King's College London, London, UK.
Neuroimage. 2011 May 1;56(1):212-9. doi: 10.1016/j.neuroimage.2011.01.050. Epub 2011 Jan 25.
The hippocampus is involved at the onset of the neuropathological pathways leading to Alzheimer's disease (AD). Individuals with mild cognitive impairment (MCI) are at increased risk of AD. Hippocampal volume has been shown to predict which MCI subjects will convert to AD. Our aim in the present study was to produce a fully automated prognostic procedure, scalable to high throughput clinical and research applications, for the prediction of MCI conversion to AD using 3D hippocampal morphology. We used an automated analysis for the extraction and mapping of the hippocampus from structural magnetic resonance scans to extract 3D hippocampal shape morphology, and we then applied machine learning classification to predict conversion from MCI to AD. We investigated the accuracy of prediction in 103 MCI subjects (mean age 74.1 years) from the longitudinal AddNeuroMed study.

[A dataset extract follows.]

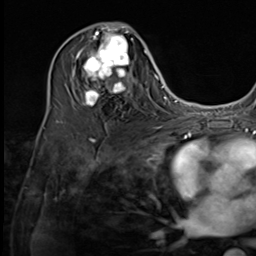
Breast MRI (dynamic contrast-enhanced), one axial slice. Slice 32 of 64 in the series (ordered by position). Cropped to one breast. Dynamic contrast-enhanced series, time point 2 of 9 at this slice position (early post-contrast). 3 T. TE 1.5 ms, TR 4.7 ms. 2.5 mm slice thickness. 256 × 256 image matrix, field of view 215 × 215 mm. Female patient.
Structures marked on this image (semi-automatically segmented with operator editing):
- enhancing-tissue mask used for the functional tumour volume (all voxels passing the contrast-enhancement thresholds inside the analysis volume; usually the tumour): bounding box (x1, y1, x2, y2) in pixels: (74, 27, 137, 106)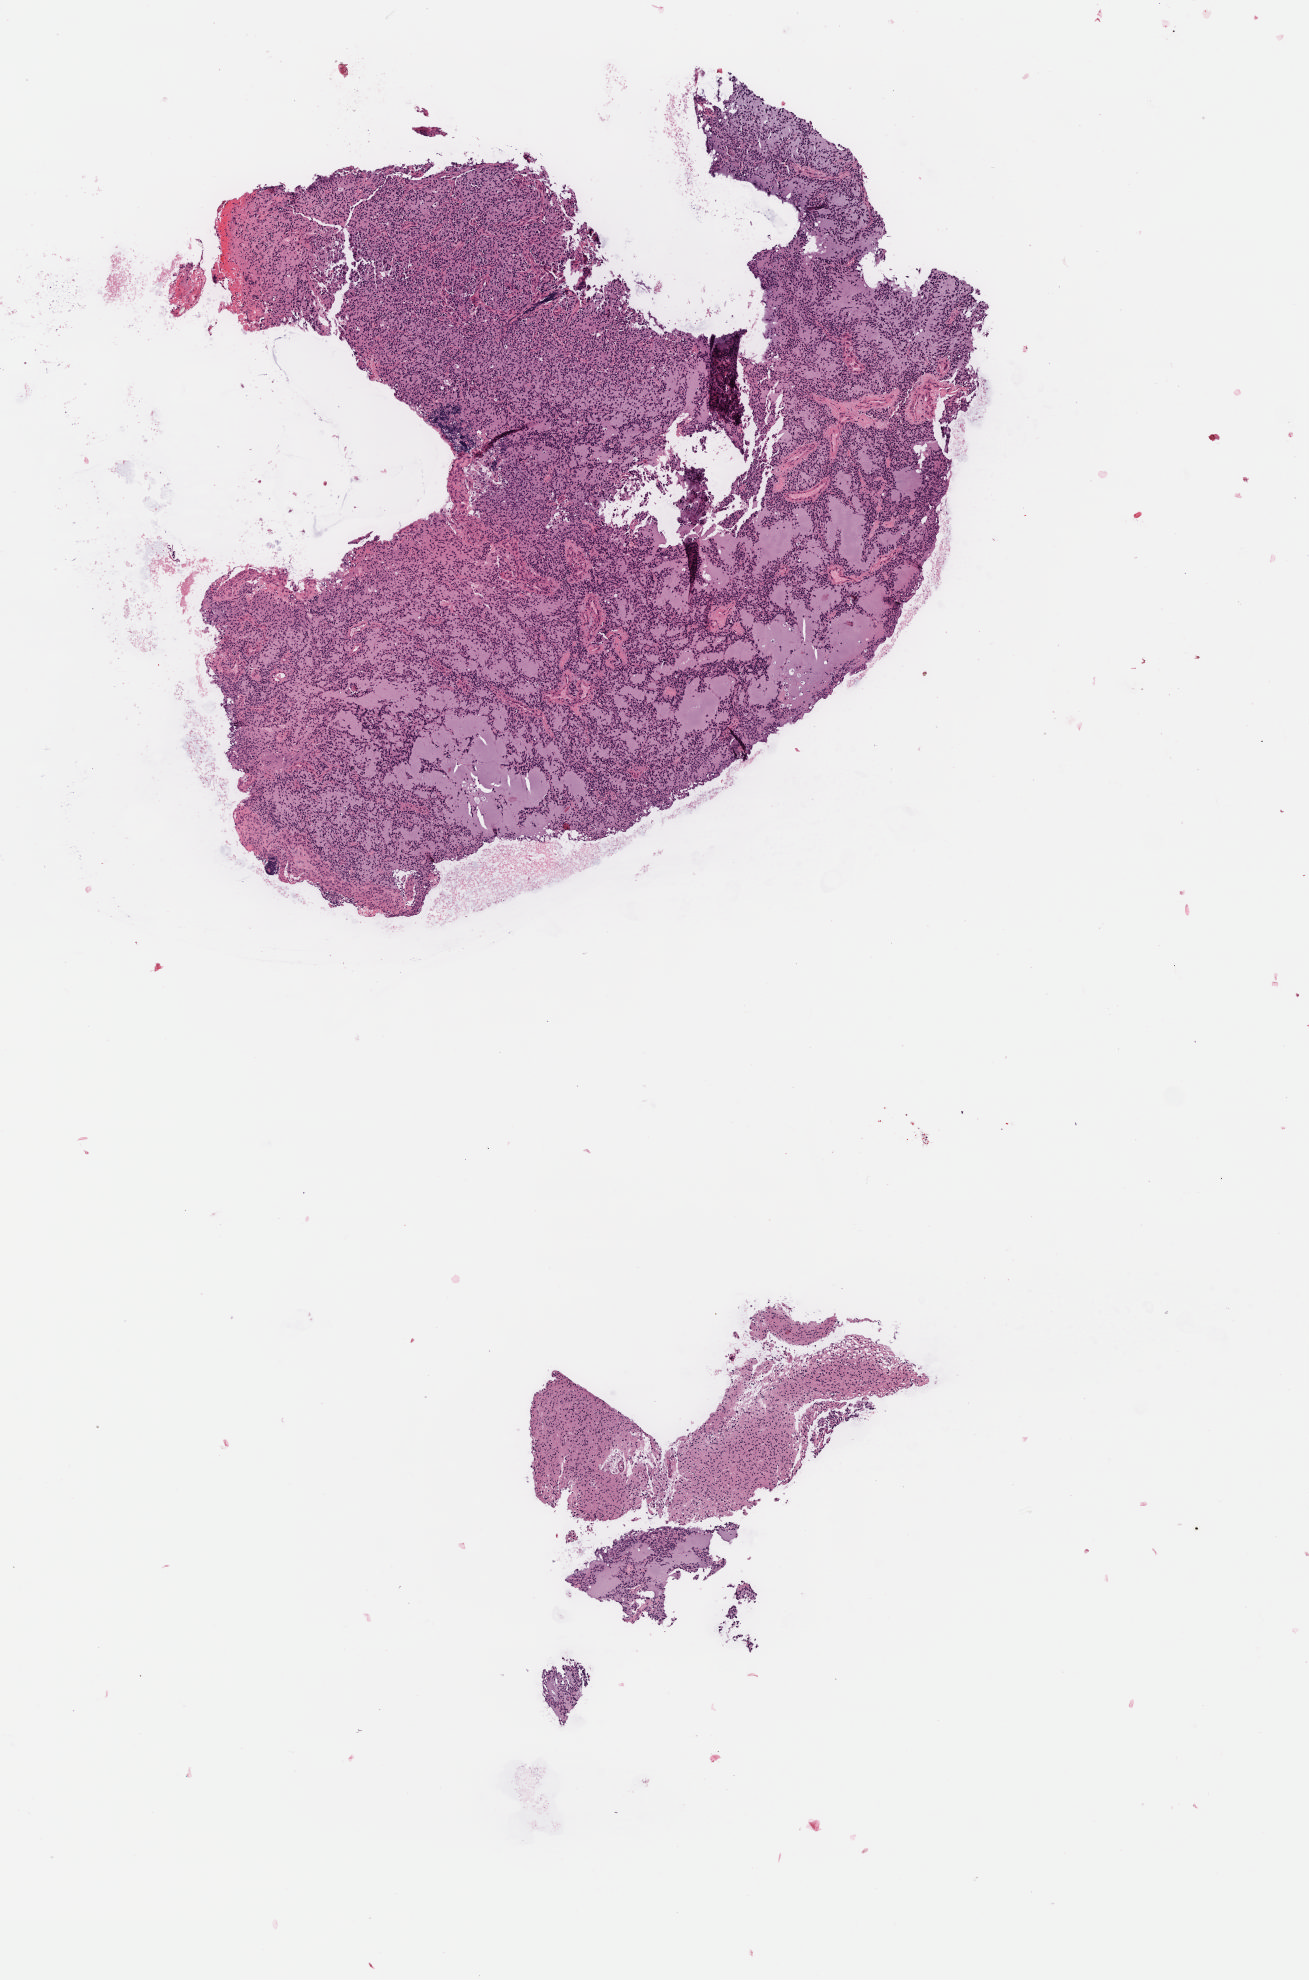
Digitized H&E tissue section (whole slide), a low-resolution overview of the entire scanned area, about 5.1 x 7.8 mm (slide scanned at 40x); formalin-fixed paraffin-embedded (FFPE) diagnostic section; primary tumour sample from the brain. Male, age 30 years at initial diagnosis. Histologic grade: G3 (poorly differentiated).
Histologic diagnosis: Oligodendroglioma, anaplastic (cerebrum).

Our model correctly predicted MCI conversion to dementia within a year at an accuracy of 80% (sensitivity 77%, specificity 80%), a performance which is competitive with previous predictive models dependent on manual measurements. Categorization of MCI subjects based on hippocampal morphology revealed more rapid cognitive deterioration in MMSE scores (p<0.01) and CERAD verbal memory (p<0.01) in those subjects who were predicted to develop dementia relative to those predicted to remain stable. The pattern of atrophy associated with increased risk of conversion demonstrated initial degeneration in the anterior part of the cornus ammonis 1 (CA1) hippocampal subregion. We conclude that automated shape analysis generates sensitive measurements of early neurodegeneration which predates the onset of dementia and thus provides a prognostic biomarker for conversion of MCI to AD.

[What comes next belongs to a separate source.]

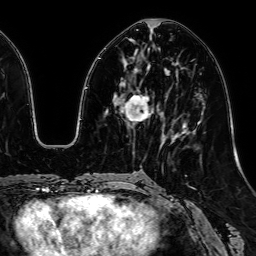
Breast MRI, one axial slice. Slice 24 of 64 in the series (ordered by position). Cropped to one breast. Dynamic contrast-enhanced series, time point 2 of 7 at this slice position (early post-contrast). 1.5 T. TE 2.6 ms, TR 5.2 ms. 2.5 mm slice thickness. 256 × 256 image matrix, field of view 230 × 230 mm. Female patient.
Outlined on this slice (semi-automatically segmented with operator editing):
- enhancing-tissue mask used for the functional tumour volume (all voxels passing the contrast-enhancement thresholds inside the analysis volume; usually the tumour): bounding box (x1, y1, x2, y2) in pixels: (120, 50, 149, 122)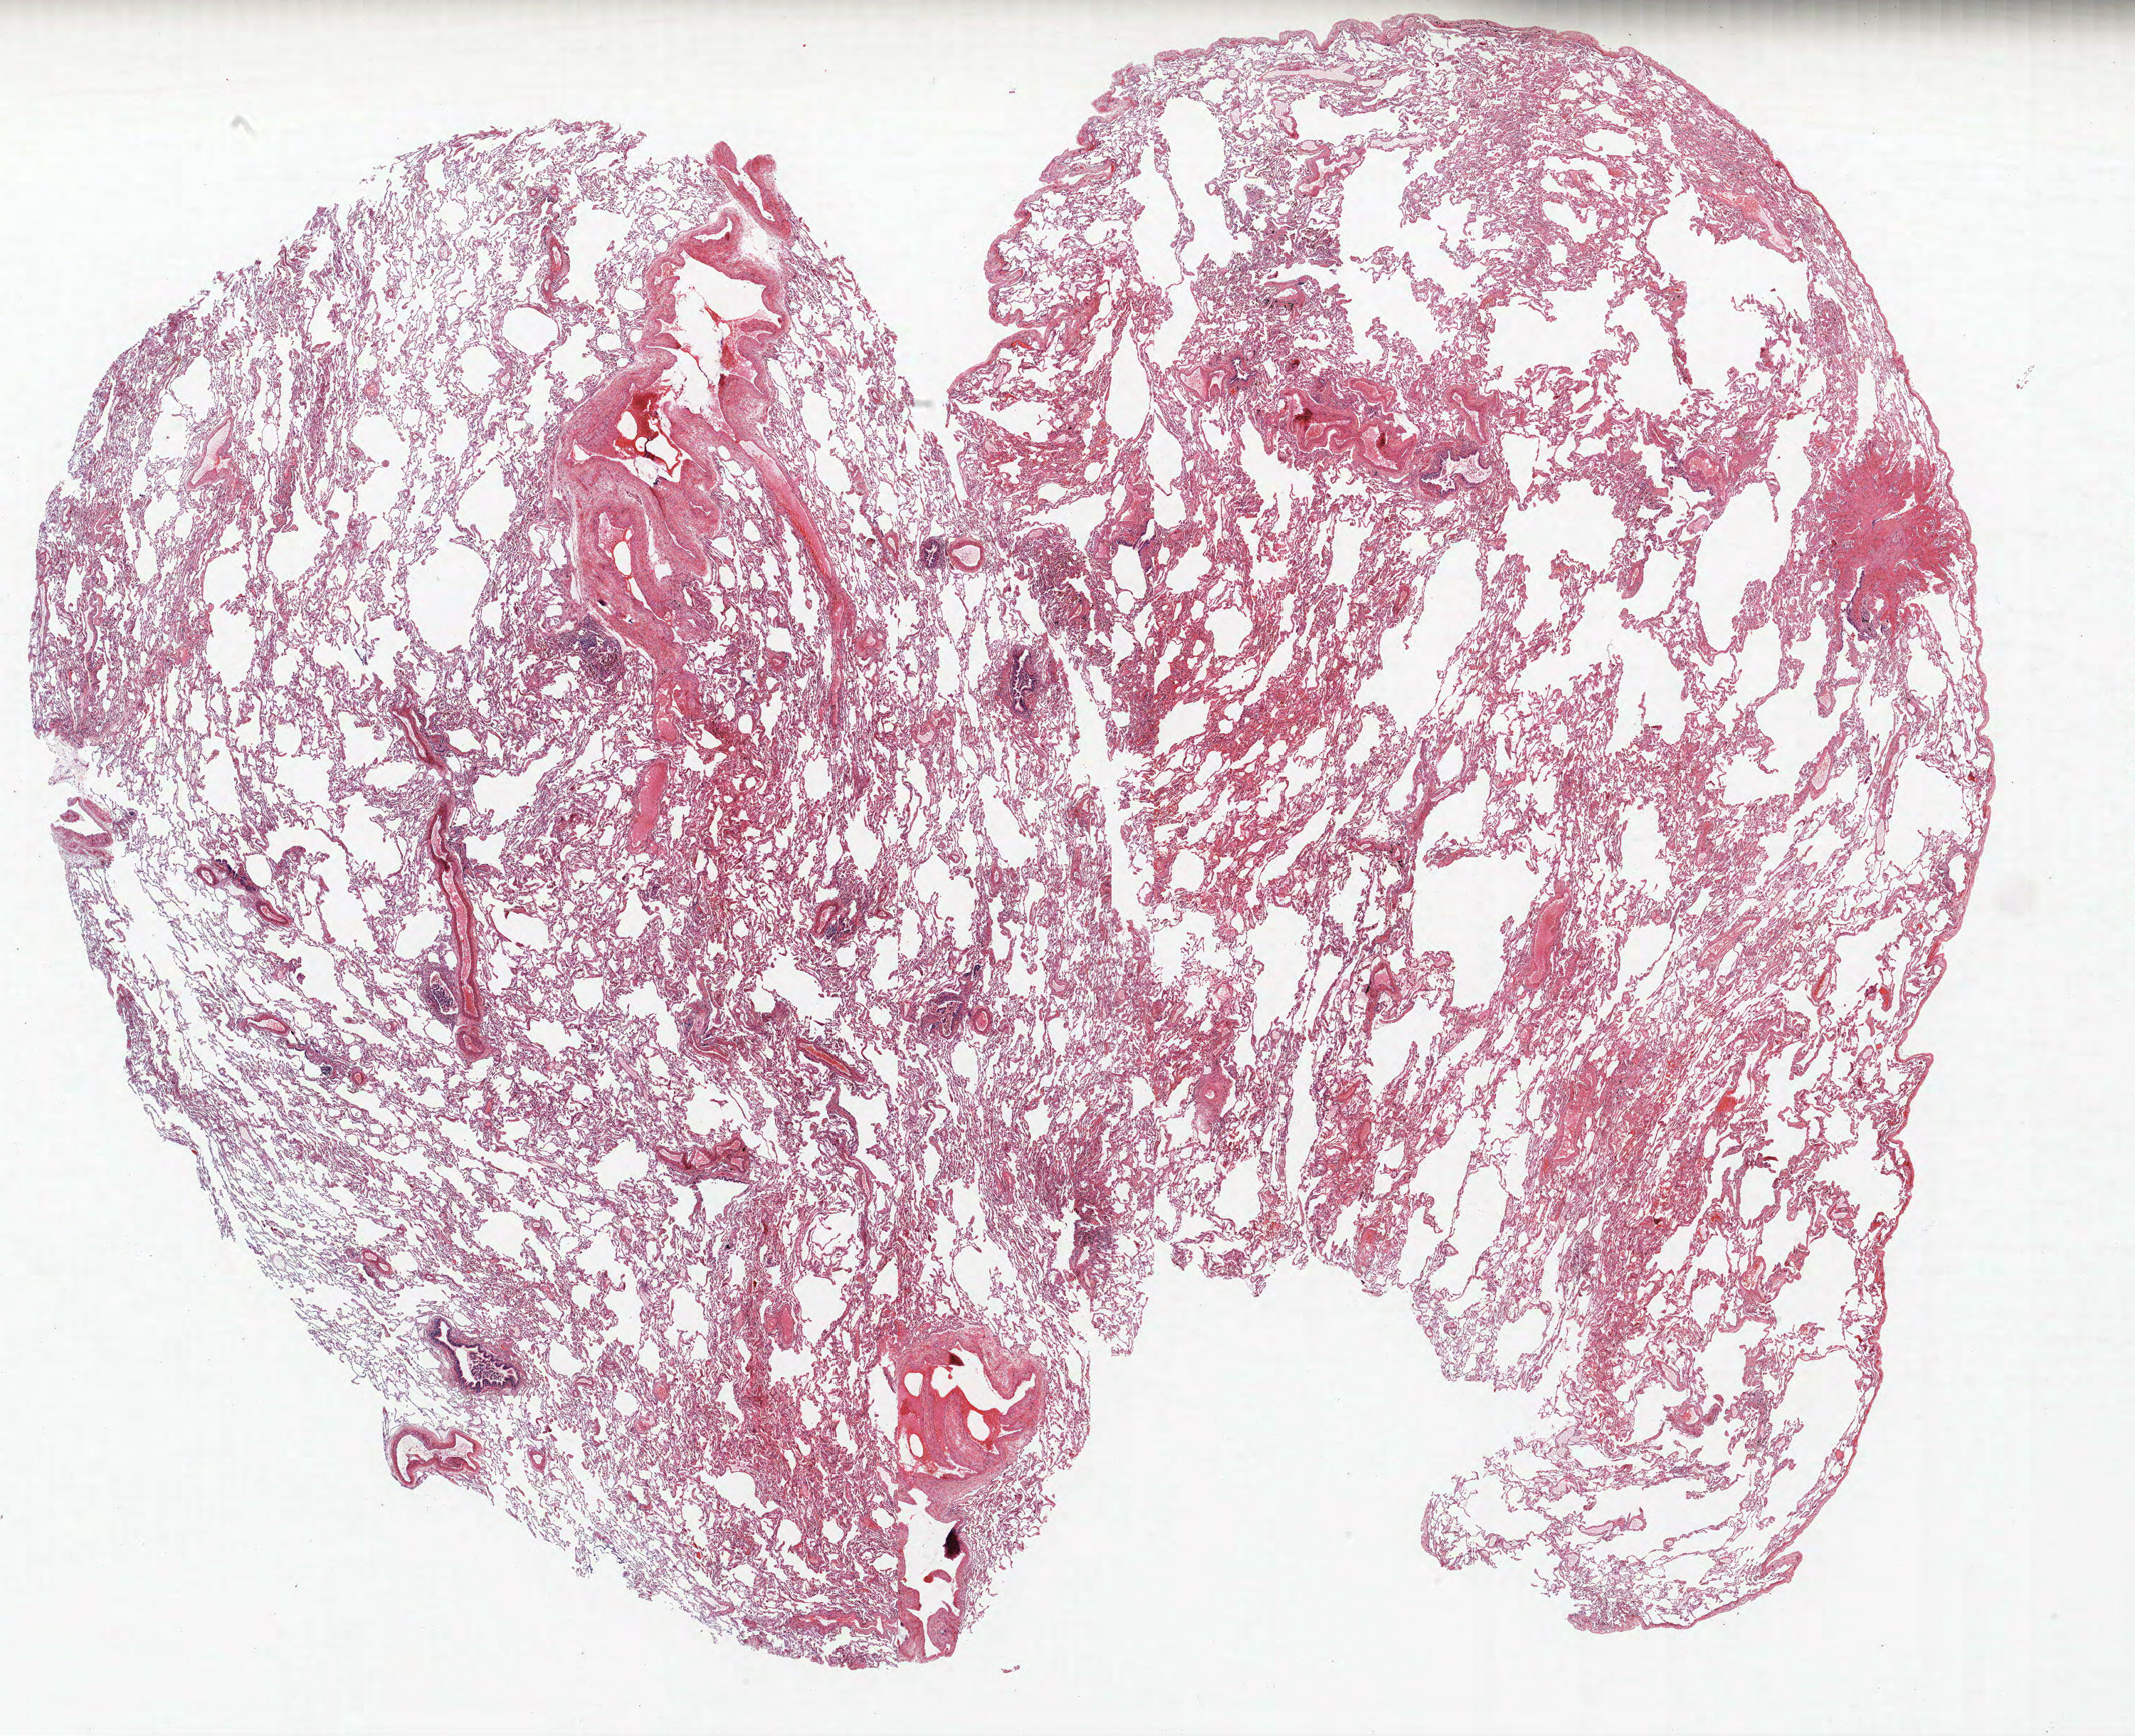
Hematoxylin and eosin (H&E) stained whole-slide image — low-resolution overview of the scanned area, about 24.0 x 19.5 mm; FFPE section; lung. Female patient, aged 68 at enrolment. Grade: moderately differentiated (G2).
Stage (AJCC 6th edition): IB. Tumour size (pathology): 40 mm. Primary tumour location (clinical record): left lower lobe. Participant's lung-cancer diagnosis: Adenocarcinoma, NOS (ICD-O-3 8140/3).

海马体参与了导致阿尔茨海默病(AD)的神经病理途径的发生。轻度认知障碍(MCI)患者患 AD 的风险增加。已经证明海马体体积可以预测哪些 MCI 患者会发展为 AD。我们在本研究中的目的是开发一种完全自动化的预测程序,该程序可扩展到高通量的临床和研究应用,以使用 3D 海马形态学预测 MCI 向 AD 的转化。我们使用自动化分析从结构磁共振扫描中提取和映射海马体,以提取 3D 海马体形状形态,然后应用机器学习分类来预测从 MCI 到 AD 的转化。我们调查了来自纵向 AddNeuroMed 研究的 103 名 MCI 患者(平均年龄 74.1 岁)的预测准确性。我们的模型在一年内正确预测了 MCI 向痴呆的转化,准确率为 80%(敏感性为 77%,特异性为 80%),这与依赖于手动测量的先前预测模型的性能相当。基于海马形态的 MCI 患者分类显示,与预测稳定的患者相比,那些预测为发展为痴呆的患者在 MMSE 评分(p<0.01)和 CERAD 言语记忆(p<0.01)方面认知恶化更快。与增加的转化风险相关的萎缩模式表现为 Cornu ammonis 1(CA1)海马亚区前部的早期变性。我们得出结论,自动形状分析生成了对早期神经退行性变的敏感测量,该测量早于痴呆的发生,因此为 MCI 向 AD 的转化提供了预后生物标志物。